▶ [TO-DO ITEM]: Exclude the pictures from your copy, and reproduce each entry below verbatim.

=== DATA SHOWN ===

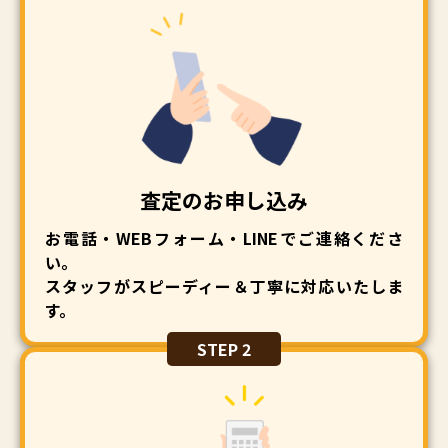
査定のお申し込み
お電話・WEBフォーム・LINEでご連絡くださ
い。
スタッフがスピーディー＆丁寧に対応いたしま
す。
STEP 2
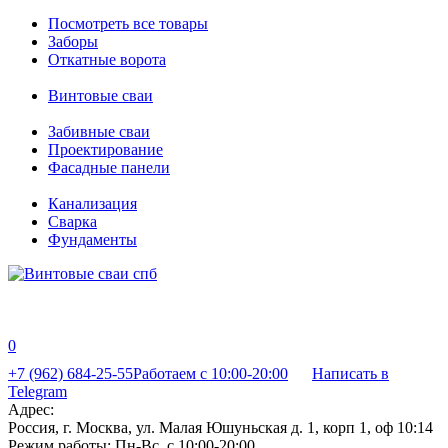
Посмотреть все товары
Заборы
Откатные ворота
Винтовые сваи
Забивные сваи
Проектирование
Фасадные панели
Канализация
Сварка
Фундаменты
0
+7 (962) 684-25-55
Работаем с 10:00-20:00
Написать в
Telegram
Адрес:
Россия, г. Москва, ул. Малая Юшуньская д. 1, корп 1, оф 10:14
Режим работы:
Пн-Вс, с 10:00-20:00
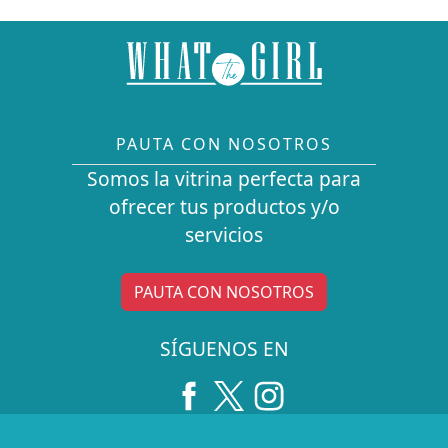
PAUTA CON NOSOTROS
Somos la vitrina perfecta para
ofrecer tus productos y/o
servicios
PAUTA CON NOSOTROS
SÍGUENOS EN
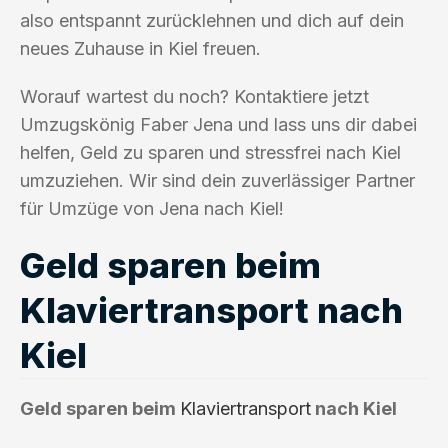
also entspannt zurücklehnen und dich auf dein
neues Zuhause in Kiel freuen.
Worauf wartest du noch? Kontaktiere jetzt
Umzugskönig Faber Jena und lass uns dir dabei
helfen, Geld zu sparen und stressfrei nach Kiel
umzuziehen. Wir sind dein zuverlässiger Partner
für Umzüge von Jena nach Kiel!
Geld sparen beim
Klaviertransport nach
Kiel
Geld sparen beim
Klaviertransport
nach Kiel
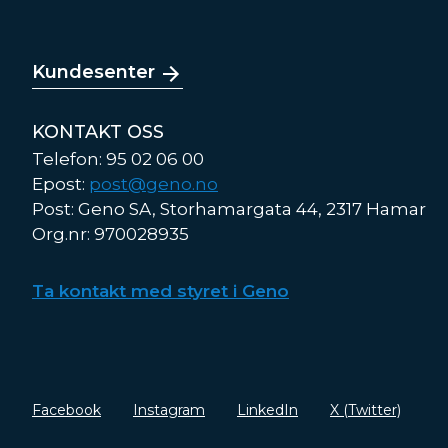
Kundesenter
KONTAKT OSS
Telefon: 95 02 06 00
Epost:
post@geno.no
Post: Geno SA, Storhamargata 44, 2317 Hamar
Org.nr: 970028935
Ta kontakt med styret i Geno
Facebook
Instagram
LinkedIn
X (Twitter)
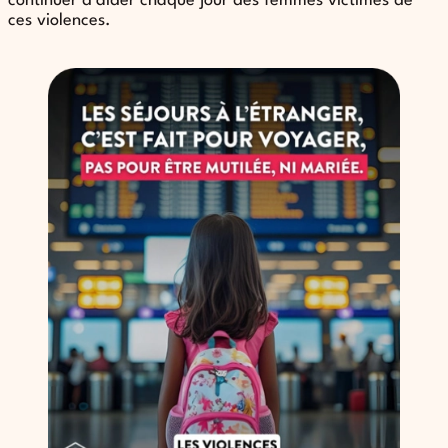
continuer d’aider chaque jour des femmes victimes de
ces violences.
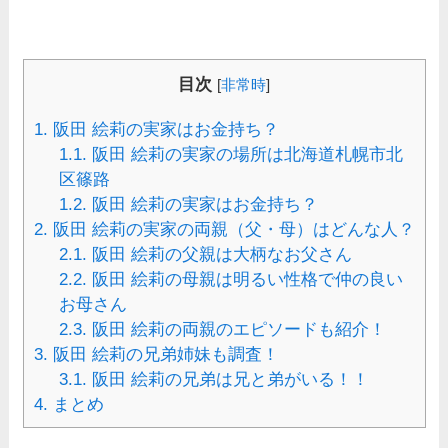
目次
[
非常時
]
1.
阪田 絵莉の実家はお金持ち？
1.1.
阪田 絵莉の実家の場所は北海道札幌市北
区篠路
1.2.
阪田 絵莉の実家はお金持ち？
2.
阪田 絵莉の実家の両親（父・母）はどんな人？
2.1.
阪田 絵莉の父親は大柄なお父さん
2.2.
阪田 絵莉の母親は明るい性格で仲の良い
お母さん
2.3.
阪田 絵莉の両親のエピソードも紹介！
3.
阪田 絵莉の兄弟姉妹も調査！
3.1.
阪田 絵莉の兄弟は兄と弟がいる！！
4.
まとめ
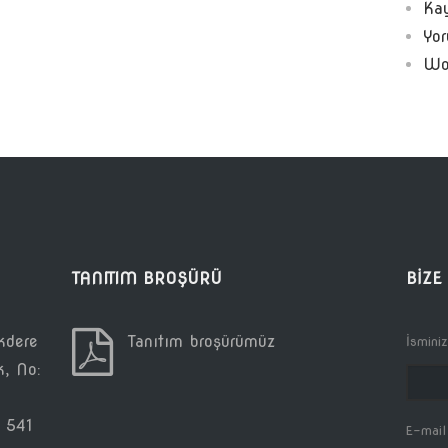
Kay
Yor
Wo
TANITIM BROŞÜRÜ
BIZE
kdere
Tanıtım broşürümüz
İsminiz
k, No:
 541
E-mail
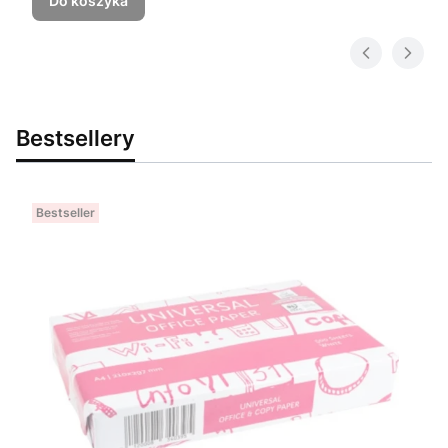
Do koszyka
Bestsellery
Bestseller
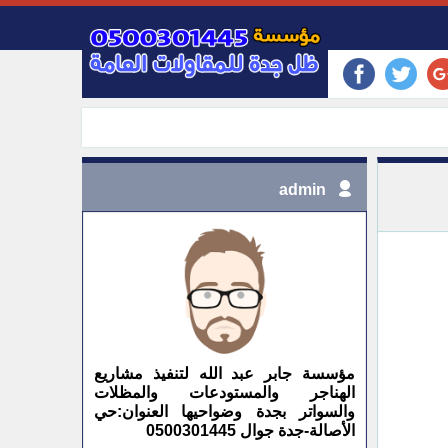
admin
مؤسسة جابر عبد الله لتنفيذ مشاريع
الهناجر والمستودعات والمظلات
والسواتر بجدة وضواحيها العنوان:حي
الأصالة-جدة جوال 0500301445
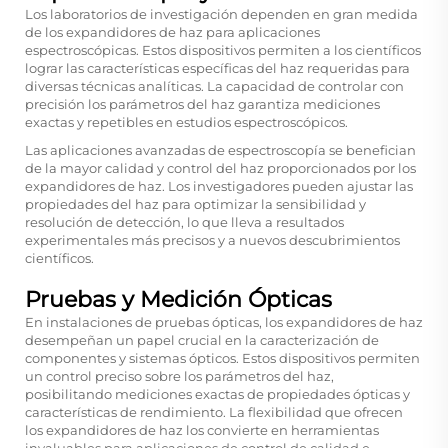
Los laboratorios de investigación dependen en gran medida
de los expandidores de haz para aplicaciones
espectroscópicas. Estos dispositivos permiten a los científicos
lograr las características específicas del haz requeridas para
diversas técnicas analíticas. La capacidad de controlar con
precisión los parámetros del haz garantiza mediciones
exactas y repetibles en estudios espectroscópicos.
Las aplicaciones avanzadas de espectroscopía se benefician
de la mayor calidad y control del haz proporcionados por los
expandidores de haz. Los investigadores pueden ajustar las
propiedades del haz para optimizar la sensibilidad y
resolución de detección, lo que lleva a resultados
experimentales más precisos y a nuevos descubrimientos
científicos.
Pruebas y Medición Ópticas
En instalaciones de pruebas ópticas, los expandidores de haz
desempeñan un papel crucial en la caracterización de
componentes y sistemas ópticos. Estos dispositivos permiten
un control preciso sobre los parámetros del haz,
posibilitando mediciones exactas de propiedades ópticas y
características de rendimiento. La flexibilidad que ofrecen
los expandidores de haz los convierte en herramientas
invaluables para aplicaciones de control de calidad e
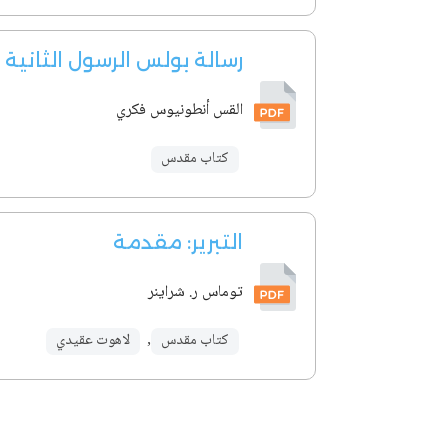
رسالة بولس الرسول الثانية
القس أنطونيوس فكري
كتاب مقدس
التبرير: مقدمة
توماس ر. شراينر
كتاب مقدس
,
لاهوت عقيدي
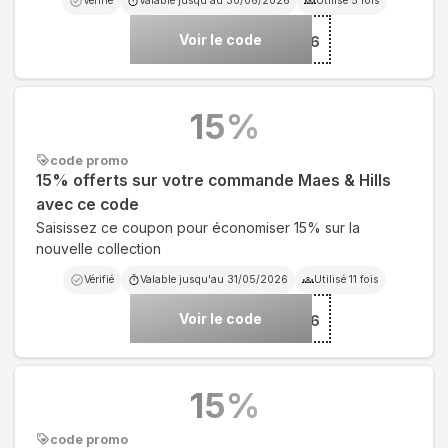
Vérifié
Valable jusqu'au
30/06/2026
Utilisé
5
fois
Voir le code
***FR26
15
%
code promo
15% offerts sur votre commande Maes & Hills
avec ce code
Saisissez ce coupon pour économiser 15% sur la
nouvelle collection
Vérifié
Valable jusqu'au
31/05/2026
Utilisé
11
fois
Voir le code
***FR26
15
%
code promo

===

▶ [RESPONSE TO THIS EXERCISE]:
査定のお申し込み
お電話・WEBフォーム・LINEでご連絡くださ
い。
スタッフがスピーディー＆丁寧に対応いたしま
す。
STEP 2
Посмотреть все товары
Заборы
Откатные ворота
Винтовые сваи
Забивные сваи
Проектирование
Фасадные панели
Канализация
Сварка
Фундаменты
0
+7 (962) 684-25-55
Работаем с 10:00-20:00
Написать в
Telegram
Адрес:
Россия, г. Москва, ул. Малая Юшуньская д. 1, корп 1, оф 10:14
Режим работы:
Пн-Вс, с 10:00-20:00
PAUTA CON NOSOTROS
Somos la vitrina perfecta para
ofrecer tus productos y/o
servicios
PAUTA CON NOSOTROS
SÍGUENOS EN
also entspannt zurücklehnen und dich auf dein
neues Zuhause in Kiel freuen.
Worauf wartest du noch? Kontaktiere jetzt
Umzugskönig Faber Jena und lass uns dir dabei
helfen, Geld zu sparen und stressfrei nach Kiel
umzuziehen. Wir sind dein zuverlässiger Partner
für Umzüge von Jena nach Kiel!
Geld sparen beim
Klaviertransport nach
Kiel
Geld sparen beim
Klaviertransport
nach Kiel
Kundesenter
KONTAKT OSS
Telefon: 95 02 06 00
Epost:
post@geno.no
Post: Geno SA, Storhamargata 44, 2317 Hamar
Org.nr: 970028935
Ta kontakt med styret i Geno
Facebook
Instagram
LinkedIn
X (Twitter)
continuer d’aider chaque jour des femmes victimes de
ces violences.
目次
[
非常時
]
1.
阪田 絵莉の実家はお金持ち？
1.1.
阪田 絵莉の実家の場所は北海道札幌市北
区篠路
1.2.
阪田 絵莉の実家はお金持ち？
2.
阪田 絵莉の実家の両親（父・母）はどんな人？
2.1.
阪田 絵莉の父親は大柄なお父さん
2.2.
阪田 絵莉の母親は明るい性格で仲の良い
お母さん
2.3.
阪田 絵莉の両親のエピソードも紹介！
3.
阪田 絵莉の兄弟姉妹も調査！
3.1.
阪田 絵莉の兄弟は兄と弟がいる！！
4.
まとめ
Kay
Yor
Wo
TANITIM BROŞÜRÜ
BIZE
kdere
Tanıtım broşürümüz
İsminiz
k, No:
 541
E-mail
Do koszyka
Bestsellery
Bestseller
admin
مؤسسة جابر عبد الله لتنفيذ مشاريع
الهناجر والمستودعات والمظلات
والسواتر بجدة وضواحيها العنوان:حي
الأصالة-جدة جوال 0500301445
Los laboratorios de investigación dependen en gran medida
de los expandidores de haz para aplicaciones
espectroscópicas. Estos dispositivos permiten a los científicos
lograr las características específicas del haz requeridas para
diversas técnicas analíticas. La capacidad de controlar con
precisión los parámetros del haz garantiza mediciones
exactas y repetibles en estudios espectroscópicos.
Las aplicaciones avanzadas de espectroscopía se benefician
de la mayor calidad y control del haz proporcionados por los
expandidores de haz. Los investigadores pueden ajustar las
propiedades del haz para optimizar la sensibilidad y
resolución de detección, lo que lleva a resultados
experimentales más precisos y a nuevos descubrimientos
científicos.
Pruebas y Medición Ópticas
En instalaciones de pruebas ópticas, los expandidores de haz
desempeñan un papel crucial en la caracterización de
componentes y sistemas ópticos. Estos dispositivos permiten
un control preciso sobre los parámetros del haz,
posibilitando mediciones exactas de propiedades ópticas y
características de rendimiento. La flexibilidad que ofrecen
los expandidores de haz los convierte en herramientas
invaluables para aplicaciones de control de calidad e
رسالة بولس الرسول الثانية
القس أنطونيوس فكري
كتاب مقدس
التبرير: مقدمة
توماس ر. شراينر
كتاب مقدس
,
لاهوت عقيدي
Vérifié
Valable jusqu'au
30/06/2026
Utilisé
5
fois
Voir le code
***FR26
15
%
code promo
15% offerts sur votre commande Maes & Hills
avec ce code
Saisissez ce coupon pour économiser 15% sur la
nouvelle collection
Vérifié
Valable jusqu'au
31/05/2026
Utilisé
11
fois
Voir le code
***FR26
15
%
code promo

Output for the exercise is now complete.